WORK INSTRUCTION
Give each line of the records again exactly and omit every picture.

DATA TO PROCESS
= Beginning of Section =

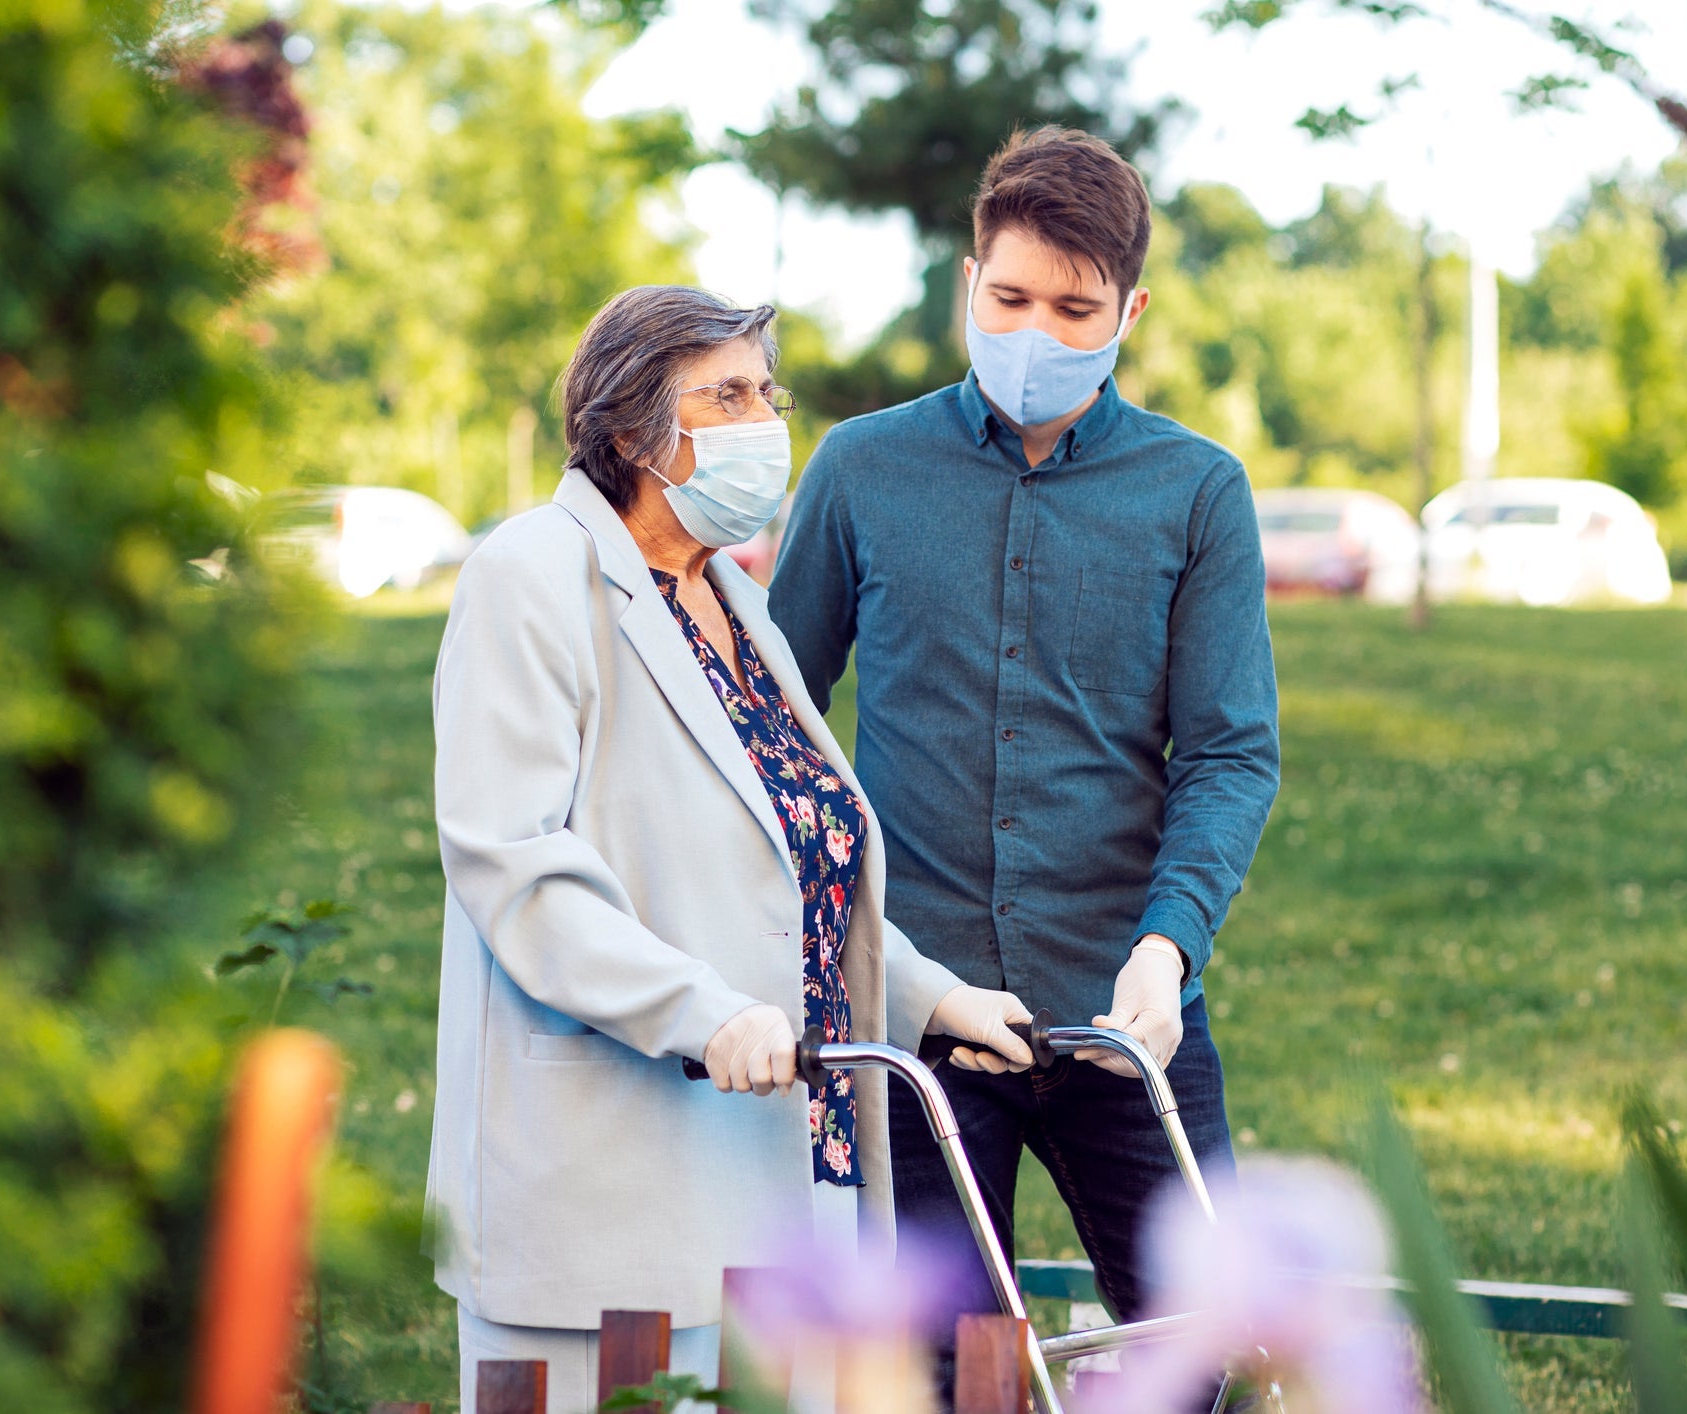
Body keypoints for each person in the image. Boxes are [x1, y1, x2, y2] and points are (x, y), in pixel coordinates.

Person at [425, 285, 1036, 1414]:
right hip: (610, 1170)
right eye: (727, 395)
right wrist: (703, 1014)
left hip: (780, 1163)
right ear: (627, 432)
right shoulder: (533, 576)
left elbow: (798, 873)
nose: (765, 419)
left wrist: (935, 999)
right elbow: (514, 865)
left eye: (767, 391)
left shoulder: (731, 601)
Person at [768, 127, 1281, 1382]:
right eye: (1009, 298)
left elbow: (1228, 753)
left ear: (1131, 309)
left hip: (1128, 1015)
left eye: (1074, 307)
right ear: (968, 284)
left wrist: (1169, 948)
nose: (1035, 334)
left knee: (1208, 1358)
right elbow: (774, 727)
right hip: (922, 1019)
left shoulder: (1199, 491)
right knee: (939, 1377)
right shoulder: (859, 471)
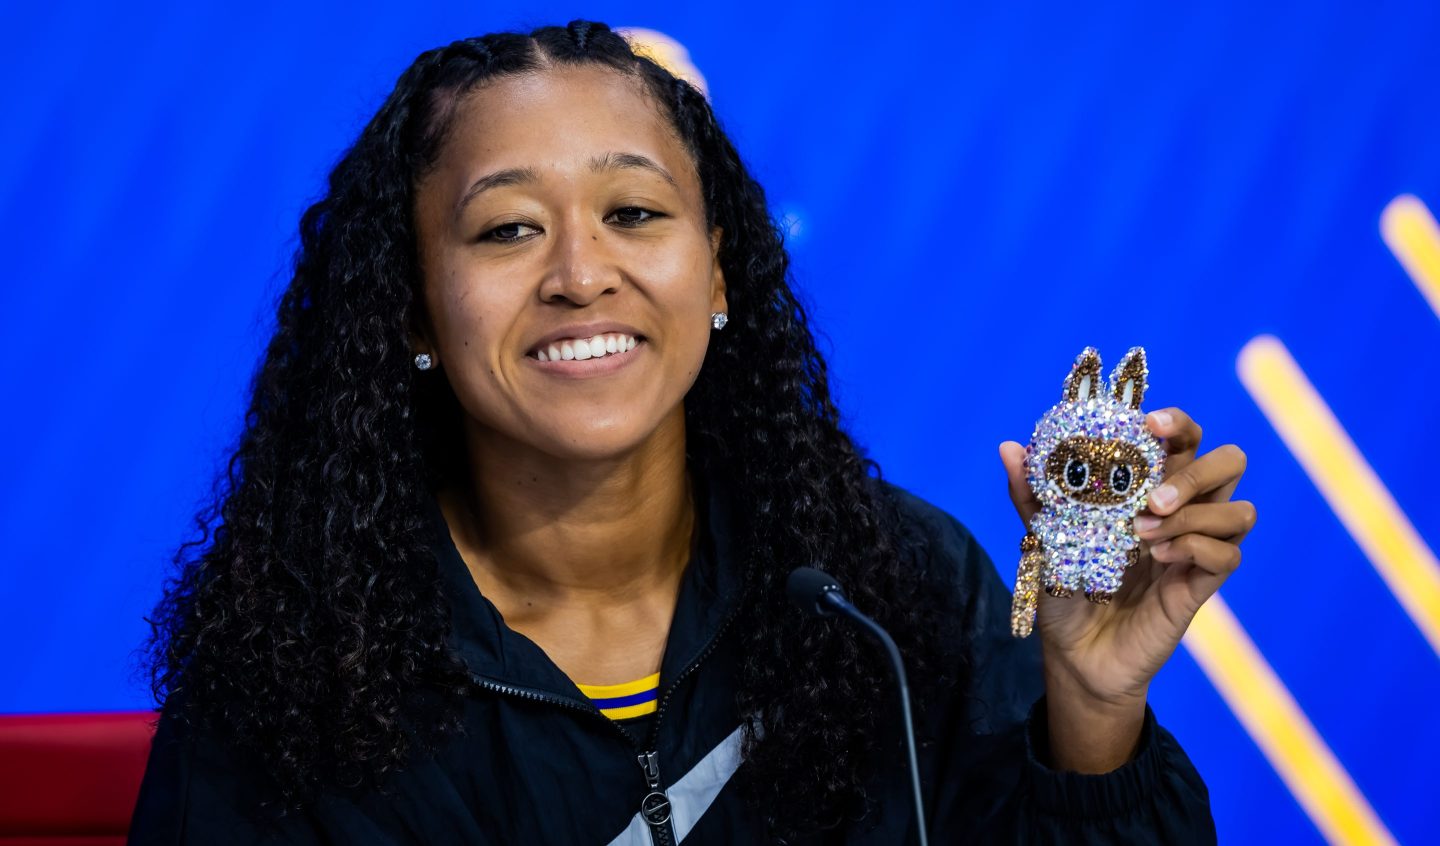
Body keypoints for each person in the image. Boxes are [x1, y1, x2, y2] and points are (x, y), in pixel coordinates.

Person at [129, 20, 1254, 845]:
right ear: (414, 308)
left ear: (719, 272)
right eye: (509, 229)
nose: (582, 275)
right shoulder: (291, 672)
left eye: (634, 214)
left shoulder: (889, 590)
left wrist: (1096, 712)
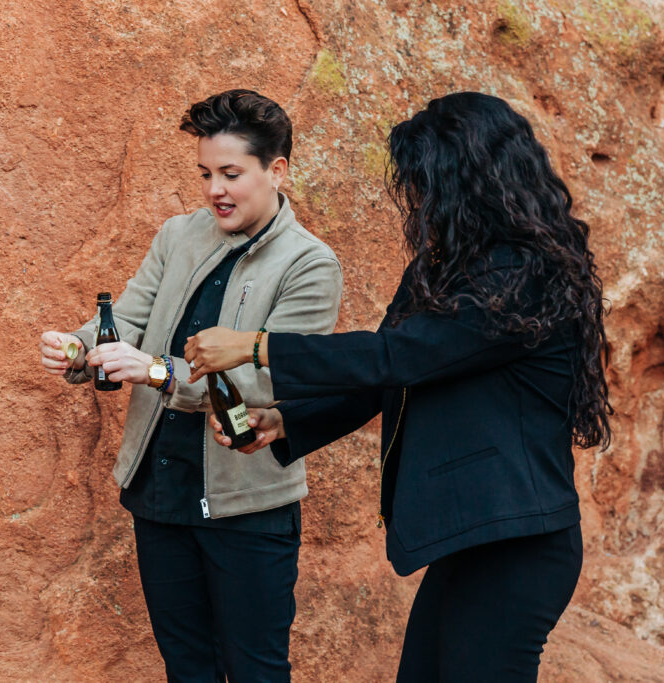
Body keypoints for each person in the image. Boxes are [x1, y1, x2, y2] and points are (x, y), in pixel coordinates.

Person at [184, 91, 613, 682]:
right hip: (475, 541)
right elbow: (380, 375)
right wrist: (289, 423)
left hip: (520, 544)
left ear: (475, 180)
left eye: (429, 183)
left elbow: (401, 355)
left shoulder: (525, 274)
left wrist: (257, 346)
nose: (420, 201)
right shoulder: (442, 268)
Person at [38, 89, 343, 682]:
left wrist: (157, 371)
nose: (214, 191)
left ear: (276, 170)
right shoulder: (179, 234)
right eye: (205, 173)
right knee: (188, 669)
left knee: (256, 671)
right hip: (161, 492)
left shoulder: (311, 264)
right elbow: (127, 318)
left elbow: (273, 379)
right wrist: (79, 347)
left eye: (231, 173)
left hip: (247, 505)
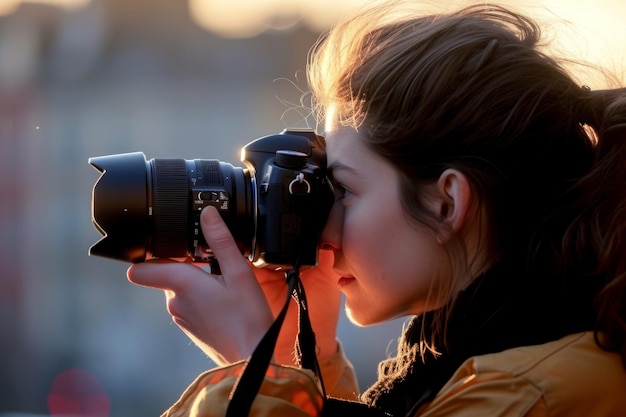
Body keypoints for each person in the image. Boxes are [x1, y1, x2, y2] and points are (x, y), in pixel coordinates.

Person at [127, 2, 626, 416]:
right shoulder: (498, 358)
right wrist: (301, 360)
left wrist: (252, 368)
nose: (323, 230)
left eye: (341, 191)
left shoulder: (533, 395)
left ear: (447, 202)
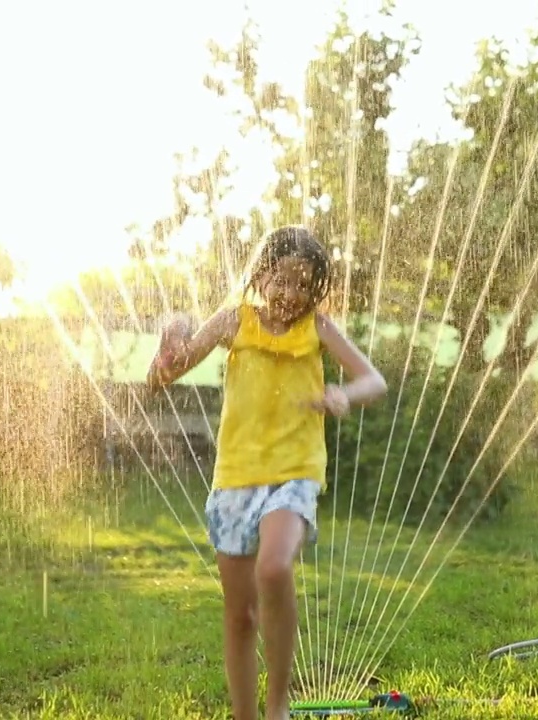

= End of Section =

SOLUTION TO THIS EXERCISE
Body keypoints for each person in the image. Boxes are [x1, y1, x2, y2] and points are (x, y), in pixel coordinates.

Person at [425, 285, 1036, 1414]:
right hip: (610, 1170)
right eye: (727, 395)
right wrist: (703, 1014)
left hip: (780, 1163)
right ear: (627, 432)
right shoulder: (533, 576)
left elbow: (798, 873)
nose: (765, 419)
left wrist: (935, 999)
right elbow: (514, 865)
left eye: (767, 391)
left shoulder: (731, 601)
Person at [768, 127, 1281, 1382]:
right eye: (1009, 298)
left elbow: (1228, 753)
left ear: (1131, 309)
left hip: (1128, 1015)
left eye: (1074, 307)
right ear: (968, 284)
left wrist: (1169, 948)
nose: (1035, 334)
left knee: (1208, 1358)
right elbow: (774, 727)
right hip: (922, 1019)
left shoulder: (1199, 491)
right knee: (939, 1377)
right shoulder: (859, 471)
Body keypoints for each person in the image. Boxes are [x1, y1, x2, y2] and points are (x, y), in pixel coordinates.

Person at [129, 20, 1254, 845]:
right ear: (414, 308)
left ear: (719, 272)
right eye: (509, 229)
nose: (582, 275)
right shoulder: (291, 672)
left eye: (634, 214)
left shoulder: (889, 590)
left wrist: (1096, 712)
Body keypoints for each person in the image. Boxes are [x1, y1, x2, y2] and points are (x, y), in pixel coordinates.

Person at [184, 91, 613, 682]:
right hip: (475, 541)
right elbow: (380, 375)
right wrist: (289, 423)
left hip: (520, 544)
left ear: (475, 180)
left eye: (429, 183)
left elbow: (401, 355)
left shoulder: (525, 274)
left wrist: (257, 346)
nose: (420, 201)
right shoulder: (442, 268)
Person at [38, 89, 343, 682]:
left wrist: (157, 371)
nose: (214, 191)
left ear: (276, 170)
right shoulder: (179, 234)
right eye: (205, 173)
right knee: (188, 669)
left knee: (256, 671)
right hip: (161, 492)
left shoulder: (311, 264)
right elbow: (127, 318)
left elbow: (273, 379)
right wrist: (79, 347)
left eye: (231, 173)
left hip: (247, 505)
Body keypoints for each person in the image. Boxes are [x1, y1, x2, y2] and points are (x, y), in pixel coordinates.

Person at [127, 2, 626, 416]:
right shoulder: (498, 358)
right wrist: (301, 360)
left wrist: (252, 368)
nose: (323, 230)
left eye: (341, 191)
left shoulder: (533, 395)
left ear: (447, 202)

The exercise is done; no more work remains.